Marc Angenot

Parution : imagine… 31, Montréal, 1985, p. 18-23.

Le théoricien de la SF commence par définir l’anti-utopie. Ce genre prend la contrepartie polémique de l’utopie et des conceptions qu’elle avance. Ainsi, l’anti-utopie s’oppose à la conception bourgeoise du Progrès qui « [...] prétend mettre en parallèle la marche positive du progrès scientifique et technique et du progrès des mœurs ». L’anti-utopie s’inscrit aussi en faux contre la « [...] conception socialiste d’une évolution nécessaire vers un état de société égalitaire... » car pour elle, les besoins d’épanouissement de l’individu et les principes d’organisation sociale soumise à une cohérence collective sont irréconciliables. L’anti-utopie se construit autour de l’image négative de la ruche ou de la termitière, métaphore de l’aliénation de l’individu. Ce genre se présente donc comme « [...] une protestation littéralement réactionnaire... » en se montrant hostile à l’industrialisation et au socialisme. Il prône indirectement le statu quo en défendant des valeurs humaines immuables. Marc Angenot affirme que l’origine de l’anti-utopie en France date de 1846, année de parution du roman d’Émile Souvestre, Le Monde tel qu’il sera. On trouve déjà dans ce texte l’axiomatique du genre sous des formes qui resteront constantes durant plus d’un siècle, établissant ainsi clairement l’existence d’une tradition dotée d’une certaine continuité.
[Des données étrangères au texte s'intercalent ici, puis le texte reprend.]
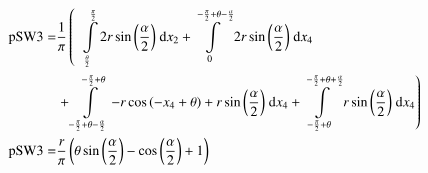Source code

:\begin{align}
    \mathrm{pSW3} =&\frac{1}{\pi} \left(\;\;\int\limits_{\frac{\theta}{2}}^{\frac{\pi}{2}}2 r \sin{\left (\frac{\alpha}{2} \right )}\;\mathrm{d}x_{2}+\int\limits_{0}^{- \frac{\pi}{2} + \theta - \frac{\alpha}{2}}2 r \sin{\left (\frac{\alpha}{2} \right )}\;\mathrm{d}x_{4}\right.\notag\\
 &\left.+\int\limits_{- \frac{\pi}{2} + \theta - \frac{\alpha}{2}}^{- \frac{\pi}{2} + \theta}- r \cos{\left (- x_{4} + \theta \right )} + r \sin{\left (\frac{\alpha}{2} \right )}\;\mathrm{d}x_{4}+\int\limits_{- \frac{\pi}{2} + \theta}^{- \frac{\pi}{2} + \theta + \frac{\alpha}{2}}r \sin{\left (\frac{\alpha}{2} \right )}\;\mathrm{d}x_{4}\right)\label{pSW3Def}\\
    \mathrm{pSW3} =& \frac{r}{\pi} \left(\theta \sin{\left (\frac{\alpha}{2} \right )} - \cos{\left (\frac{\alpha}{2} \right )} + 1\right)\label{pSW3Sln}
\end{align}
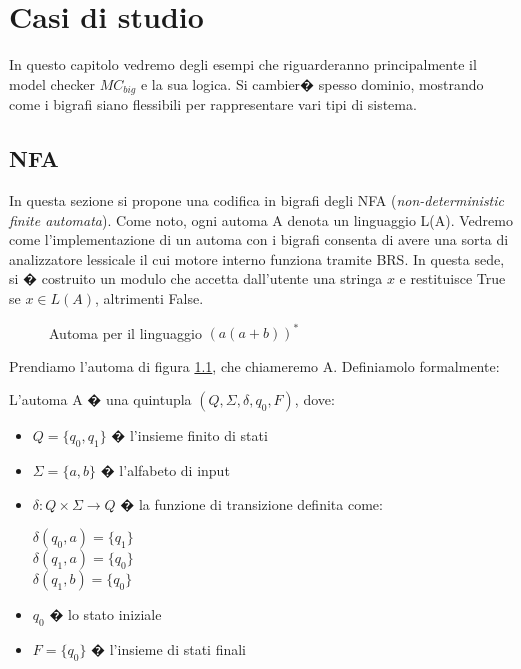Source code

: \chapter{Casi di studio}\label{ch:examples}
In questo capitolo vedremo degli esempi che riguarderanno principalmente il model checker $MC_{big}$ e la sua logica. Si cambier� spesso dominio, mostrando come i bigrafi siano flessibili per rappresentare vari tipi di sistema.

\section{NFA}\label{sec:nfa}
In questa sezione si propone una codifica in bigrafi degli NFA (\emph{non-deterministic finite automata}). Come noto, ogni automa A denota un linguaggio L(A). Vedremo come l'implementazione di un automa con i bigrafi consenta di avere una sorta di analizzatore lessicale il cui motore interno funziona tramite BRS. In questa sede, si � costruito un modulo che accetta dall'utente una stringa $x$ e restituisce True se $x \in L(A)$, altrimenti False.


\begin{figure}[th]
\centering
{}
\caption{Automa per il linguaggio $(a(a+b))^*$ \label{fig:automa1}}
\end{figure}


Prendiamo l'automa di figura \ref{fig:automa1}, che chiameremo A. Definiamolo formalmente:
\begin{prop}
L'automa A � una quintupla $(Q,\Sigma,\delta,q_0,F)$, dove:
\begin{itemize}
	\item
	$Q=\{q_0,q_1\}$ � l'insieme finito di stati
	\item
	$\Sigma = \{a,b\}$ � l'alfabeto di input
	\item
	$\delta : Q \times \Sigma \to Q$ � la funzione di transizione definita come:
		\begin{center}
		$\delta(q_0,a)=\{q_1\}$\\
		$\delta(q_1,a)=\{q_0\}$\\
		$\delta(q_1,b)=\{q_0\}$
		\end{center}
	\item
	$q_0$ � lo stato iniziale
	\item
	$F=\{q_0\}$ � l'insieme di stati finali
\end{itemize}
\end{prop}


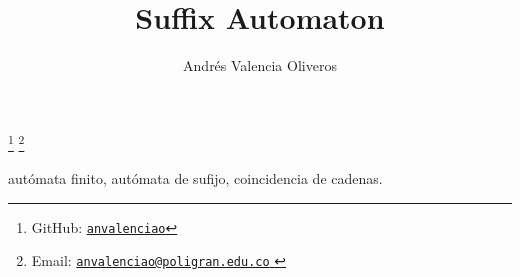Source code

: \begin{frontmatter}
	\title{Suffix Automaton} 
	\author{Andrés Valencia Oliveros}
	\address{Facultad de Ingeniería, Diseño e Innovación\\ 
		Institución Universitaria Politécnico Grancolombiano\\
		Bogotá, Colombia
	}
	\thanks[myGitHub]{GitHub: 
		\href{https://github.com/anvalenciao/SuffixAutomaton}{\texttt{anvalenciao}}
	}
	\thanks[myEmail]{Email: 
		\href{mailto:anvalenciao@poligran.edu.co}{
			\texttt{\normalshape anvalenciao@poligran.edu.co}
		}
	}

	\renewcommand{\abstractname}{\textbf{Resumen}}
	\begin{abstract}
		
	\end{abstract}

	\begin{keyword}
		autómata finito, autómata de sufijo, coincidencia de cadenas.
	\end{keyword}
\end{frontmatter}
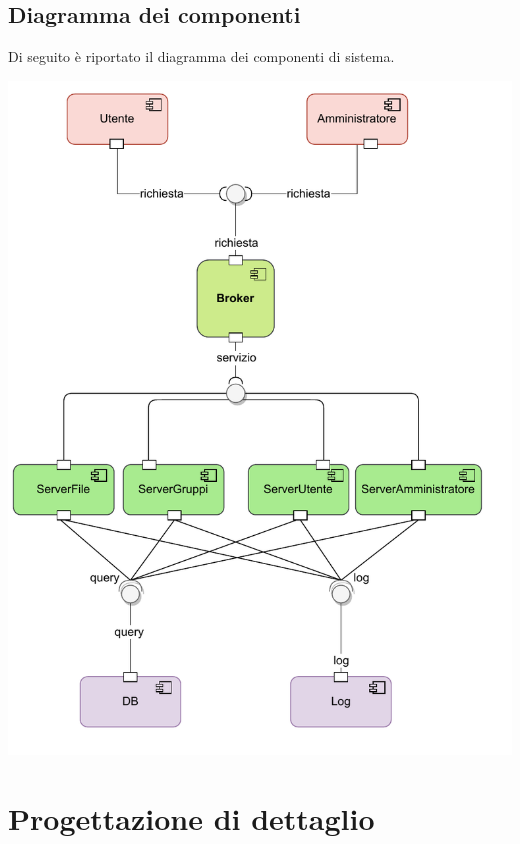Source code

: \pagebreak
{}
\subsection*{Diagramma dei componenti}
Di seguito è riportato il diagramma dei componenti di sistema.
\vspace{2cm}
\begin{adjustwidth}{1cm}{0cm}
\includegraphics[scale=0.9]{progettazione/Progettazione-Diagramma Componenti.drawio.pdf}
\end{adjustwidth}
\vspace{1cm}


\pagebreak
{}
\section*{Progettazione di dettaglio}
\vspace{1cm}

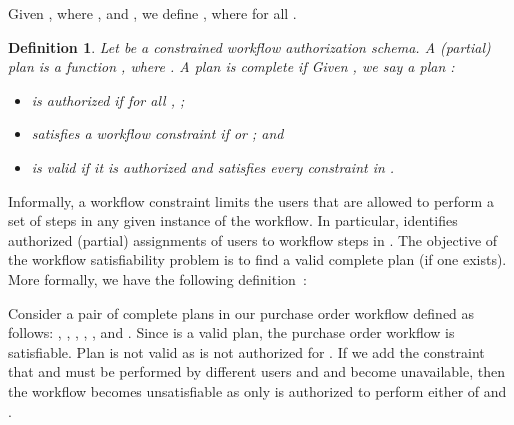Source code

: \documentclass[jcs,crcready]{iosart1c}
\newtheorem{df}{Definition}
\begin{document}
Given , where , and , we define , where  for all .

\begin{df}
Let  be a constrained workflow authorization schema.
A \emph{(partial) plan} is a function , where . A plan  is \emph{complete} if 
Given , we say a plan : 
\begin{itemize}
 \item is \emph{authorized} if for all , ;
 \item \emph{satisfies} a workflow constraint  if  or ; and
 \item is \emph{valid} if it is authorized and satisfies every constraint in .
\end{itemize}
\end{df}

Informally, a workflow constraint  limits the users that are allowed to perform a set of steps  in any given instance of the workflow.
In particular,  identifies authorized (partial) assignments of users to workflow steps in .
The objective of the workflow satisfiability problem is to find a valid complete plan (if one exists).
More formally, we have the following definition~\cite{WaLi10}:

\begin{center}
\end{center}

Consider a pair  of  complete plans in our purchase order workflow defined as follows: ,  , , ,  , and . Since  is a valid plan, the purchase order workflow is satisfiable. Plan  is not valid as  is not authorized for . If we add the constraint that  and  must be performed by different users and
 and  become unavailable, then the workflow becomes unsatisfiable as only  is authorized to perform either of  and .
\end{document}
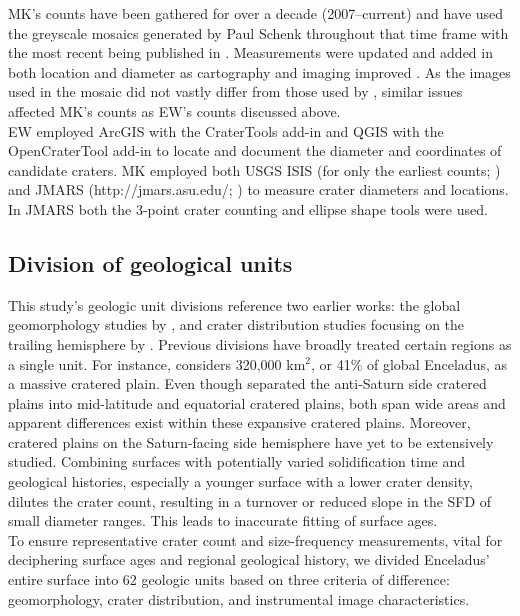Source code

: \documentclass[preprint,11pt,3p,times,authoryear]{elsarticle}
\begin{document}
MK's counts have been gathered for over a decade (2007–current) and have used the greyscale mosaics generated by Paul Schenk throughout that time frame \citep{Schenk2011,Schenk2018} with the most recent being published in \citet{Schenk2024}. Measurements were updated and added in both location and diameter as cartography and imaging improved \citet{Kirchoff2016,Kirchoff2018}. As the images used in the mosaic did not vastly differ from those used by \citet{Bland2018}, similar issues affected MK's counts as EW's counts discussed above.\\

EW employed ArcGIS with the CraterTools add-in \citep{Kneissl2011} and QGIS with the OpenCraterTool add-in \citep{Heyer2023} to locate and document the diameter and coordinates of candidate craters. MK employed both USGS ISIS (for only the earliest counts; \citealt{Kirchoff2009}) and JMARS (http://jmars.asu.edu/; \citealt{Christensen2009}) to measure crater diameters and locations.  In JMARS both the 3-point crater counting and ellipse shape tools were used.

\subsection{Division of geological units}
\label{sub:gu}
This study’s geologic unit divisions reference two earlier works: the global geomorphology studies by \citet{CrowWillard2015}, and crater distribution studies focusing on the trailing hemisphere by \citet{Kirchoff2009}. Previous divisions have broadly treated certain regions as a single unit. For instance, \citet{CrowWillard2015} considers 320,000 km$^{2}$, or 41\% of global Enceladus, as a massive cratered plain. Even though \citet{Kirchoff2009} separated the anti-Saturn side cratered plains into mid-latitude and equatorial cratered plains, both span wide areas and apparent differences exist within these expansive cratered plains. Moreover, cratered plains on the Saturn-facing side hemisphere have yet to be extensively studied. Combining surfaces with potentially varied solidification time and geological histories, especially a younger surface with a lower crater density, dilutes the crater count, resulting in a turnover or reduced slope in the SFD of small diameter ranges. This leads to inaccurate fitting of surface ages. \\

To ensure representative crater count and size-frequency measurements, vital for deciphering surface ages and regional geological history, we divided Enceladus’ entire surface into 62 geologic units based on three criteria of difference: geomorphology, crater distribution, and instrumental image characteristics.
\end{document}
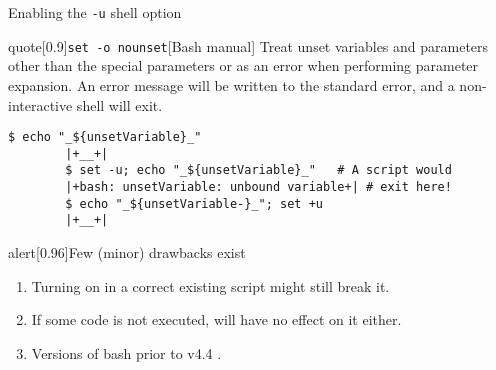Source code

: \begin{frame}[fragile]{Enabling the \;\texttt{-u}\; shell option}
    \vspace{-3mm}
    \begin{varblock}{quote}[0.9\textwidth]{\texttt{set -o nounset}}[Bash manual]
        Treat unset variables and parameters other than the special parameters  or \PB{\texttt{*}} as an error when performing parameter expansion.
        An error message will be written to the standard error, and a non-interactive shell will exit.
    \end{varblock}
    \begin{lstlisting}[style=myBash, numbers=none, belowskip=-4mm]
        $ echo "_${unsetVariable}_"
        |+__+|
        $ set -u; echo "_${unsetVariable}_"   # A script would
        |+bash: unsetVariable: unbound variable+| # exit here!
        $ echo "_${unsetVariable-}_"; set +u
        |+__+|
    \end{lstlisting}
    \PrepareURLsymbol[PP]
    \begin{varblock}{alert}[0.96\textwidth]{Few (minor) drawbacks exist}
        \begin{enumerate}
            \small
            \item Turning  on in a correct existing script might still break it.
            \item If some code is not executed,  will have no effect on it either.
            \item Versions of bash \alert{prior to v4.4} .
        \end{enumerate}
    \end{varblock}
    \PrepareURLsymbol[PB]
\end{frame}
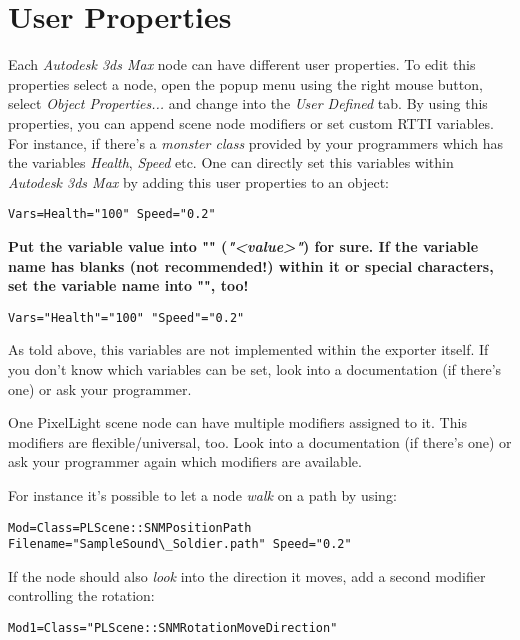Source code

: \chapter{User Properties}
Each \emph{Autodesk 3ds Max} node can have different user properties. To edit this properties select a node, open the popup menu using the right mouse button, select \emph{Object Properties...} and change into the \emph{User Defined} tab. By using this properties, you can append scene node modifiers or set custom \ac{RTTI} variables. For instance, if there's a \emph{monster class} provided by your programmers which has the variables \emph{Health}, \emph{Speed} etc. One can directly set this variables within \emph{Autodesk 3ds Max} by adding this user properties to an object:

\begin{lstlisting}[caption=Setting scene node variables]
Vars=Health="100" Speed="0.2"
\end{lstlisting}

\textbf{Put the variable value into "" (\emph{"<value>"}) for sure. If the variable name has blanks (not recommended!) within it or special characters, set the variable name into "", too!}

\begin{lstlisting}[caption=Setting scene node variables safely]
Vars="Health"="100" "Speed"="0.2"
\end{lstlisting}

As told above, this variables are not implemented within the exporter itself. If you don't know which variables can be set, look into a documentation (if there's one) or ask your programmer.

One PixelLight scene node can have multiple modifiers assigned to it. This modifiers are flexible/universal, too. Look into a documentation (if there's one) or ask your programmer again which modifiers are available.

For instance it's possible to let a node \emph{walk} on a path by using:

\begin{lstlisting}[caption=Path scene node modifier]
Mod=Class=PLScene::SNMPositionPath Filename="SampleSound\_Soldier.path" Speed="0.2"
\end{lstlisting}

If the node should also \emph{look} into the direction it moves, add a second modifier controlling the rotation:

\begin{lstlisting}[caption=Look into movement direction scene node modifier]
Mod1=Class="PLScene::SNMRotationMoveDirection"
\end{lstlisting}

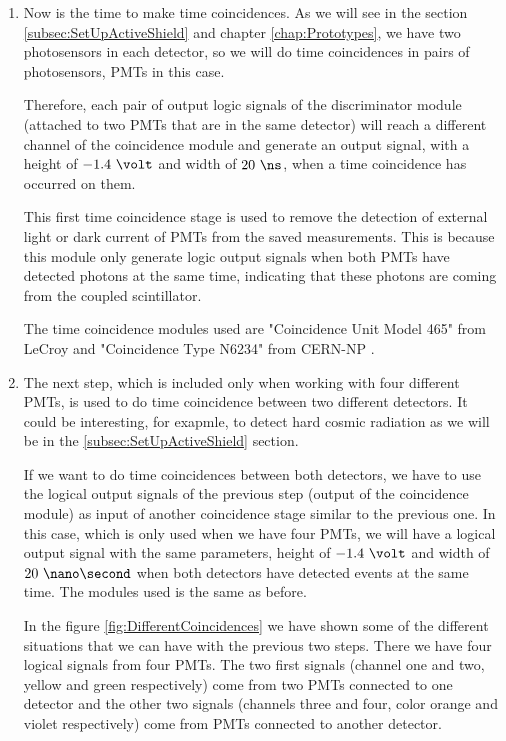 \begin{itemize}
\begin{enumerate}
\item{} Now is the time to make time coincidences. As we will see in the section \ref{subsec:SetUpActiveShield} and chapter \ref{chap:Prototypes}, we have two photosensors in each detector, so we will do time coincidences in pairs of photosensors, PMTs in this case.

Therefore, each pair of output logic signals of the discriminator module (attached to two PMTs that are in the same detector) will reach a different channel of the coincidence module and generate an output signal, with a height of $-1.4~\volt$ and width of $20~\ns$, when a time coincidence has occurred on them.

This first time coincidence stage is used to remove the detection of  external light or dark current of PMTs from the saved measurements. This is because this module only generate logic output signals when both PMTs have detected photons at the same time, indicating that these photons are coming from the coupled scintillator.

The time coincidence modules used are "Coincidence Unit Model 465" from LeCroy \cite{DataSheetCoincidenceLeCroy} and "Coincidence Type N6234" from CERN-NP \cite{DataSheetCoincidenceCERN}.

\item{} The next step, which is included only when working with four different PMTs, is used to do time coincidence between two different detectors. It could be interesting, for exapmle, to detect hard cosmic radiation as we will be in the \ref{subsec:SetUpActiveShield} section.

If we want to do time coincidences between both detectors, we have to use the logical output signals of the previous step (output of the coincidence module) as input of another coincidence stage similar to the previous one. In this case, which is only used when we have four PMTs, we will have a logical output signal with the same parameters, height of $-1.4~\volt$ and width of $20~\nano\second$ when both detectors have detected events at the same time. The modules used is the same as before.

In the figure \ref{fig:DifferentCoincidences} we have shown some of the different situations that we can have with the previous two steps. There we have four logical signals from four PMTs. The two first signals (channel one and two, yellow and green respectively) come from two PMTs connected to one detector and the other two signals (channels three and four, color orange and violet respectively) come from PMTs connected to another detector.


\end{enumerate}
\end{itemize}
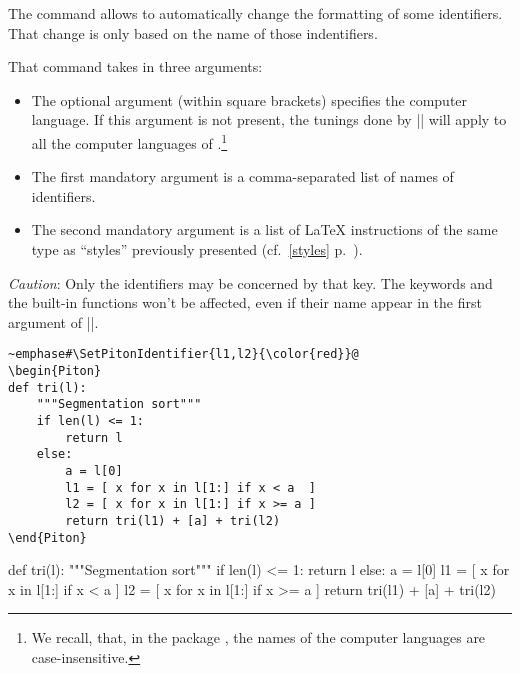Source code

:\documentclass{article}
\begin{document}
\label{SetPitonIdentifier}

The command  allows to automatically
change the formatting of some identifiers. That change is only based on the
name of those indentifiers.

\smallskip
That command takes in three arguments: 

\begin{itemize}
\item The optional argument (within square brackets) specifies the computer
language. If this argument is not present, the tunings done by
|\SetPitonIdentifier| will apply to all the computer languages of
.\footnote{We recall, that, in the package , the
names of the computer languages are case-insensitive.}

\item The first mandatory argument is a comma-separated list of names of
identifiers.

\item The second mandatory argument is a list of LaTeX instructions of the
same type as  ``styles'' previously presented (cf.~\ref{styles}
p.~\pageref{styles}). 
\end{itemize}

\emph{Caution}: Only the identifiers may be concerned by that key. The
keywords and the built-in functions won't be affected, even if their name
appear in the first argument of |\SetPitonIdentifier|.

\begin{Verbatim}
~emphase#\SetPitonIdentifier{l1,l2}{\color{red}}@
\begin{Piton}
def tri(l):
    """Segmentation sort"""
    if len(l) <= 1:
        return l
    else:
        a = l[0]
        l1 = [ x for x in l[1:] if x < a  ]
        l2 = [ x for x in l[1:] if x >= a ]
        return tri(l1) + [a] + tri(l2)
\end{Piton}
\end{Verbatim}


\bigskip

\begingroup


\begin{Piton}
def tri(l):
    """Segmentation sort"""
    if len(l) <= 1:
        return l
    else:
        a = l[0]
        l1 = [ x for x in l[1:] if x < a  ]
        l2 = [ x for x in l[1:] if x >= a ]
        return tri(l1) + [a] + tri(l2)
\end{Piton}
\end{document}
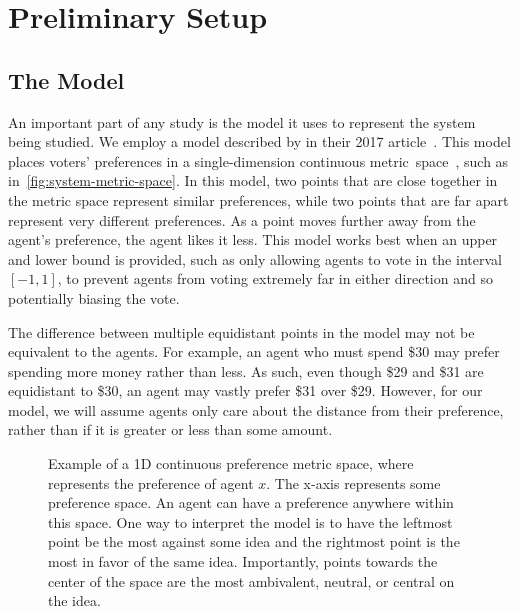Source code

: \section{Preliminary Setup}\label{sec:preliminary-setup}

\subsection{The Model}\label{subsec:the-model}
An important part of any study is the model it uses to represent the system being
studied.
We employ a model described by  in their 2017
article~\cite{Cohensius2017}.
This model places voters' preferences in a single-dimension continuous
metric~space~\systemspace, such as in~\autoref{fig:system-metric-space}.
In this model, two points that are close together in the metric space represent
similar preferences, while two points that are far apart represent very different
preferences.
As a point moves further away from the agent's preference, the agent likes it less.
This model works best when an upper and lower bound is provided, such as only
allowing agents to vote in the interval $[-1, 1]$, to prevent agents from voting
extremely far in either direction and so potentially biasing the vote.

The difference between multiple equidistant points in the model may not be equivalent
to the agents.
For example, an agent who must spend \$30 may prefer spending more money rather than
less.
As such, even though \$29 and \$31 are equidistant to \$30, an agent may vastly
prefer \$31 over \$29.
However, for our model, we will assume agents only care about the distance from their
preference, rather than if it is greater or less than some amount.

\begin{figure}[htbp]
    \centering
    
    \caption{
        Example of a 1D continuous preference metric space, where  represents
        the preference of agent $x$.
        The x-axis represents some preference space.
        An agent can have a preference anywhere within this space.
        One way to interpret the model is to have the leftmost point be the most
        against some idea and the rightmost point is the most in favor of the same idea.
        Importantly, points towards the center of the space are the most ambivalent,
        neutral, or central on the idea.
    }
    \label{fig:system-metric-space}
\end{figure}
Angenot s’arrête à deux autres auteurs, Fernand Giraudeau à qui on attribue l’ouvrage anonyme intitulé La Cité nouvelle (1868), et Albert Robida, considéré comme le grand maître de la conjecture d’anticipation à la fin du XIXe siècle. Il analyse leurs stratégies idéologiques qui sont orientées contre les idées de Fourier et Saint-Simon. L’essayiste note toutefois que Robida ne se conforme pas totalement au modèle de l’anti-utopie car l’angoisse totalitaire lui manque. Tous ces auteurs français sont les précurseurs d’un genre que les Zamiatine, Huxley et Orwell ont utilisé avec succès.

Source : Janelle, Claude, L'ASFFQ 1985, Le Passeur, p. 147-148.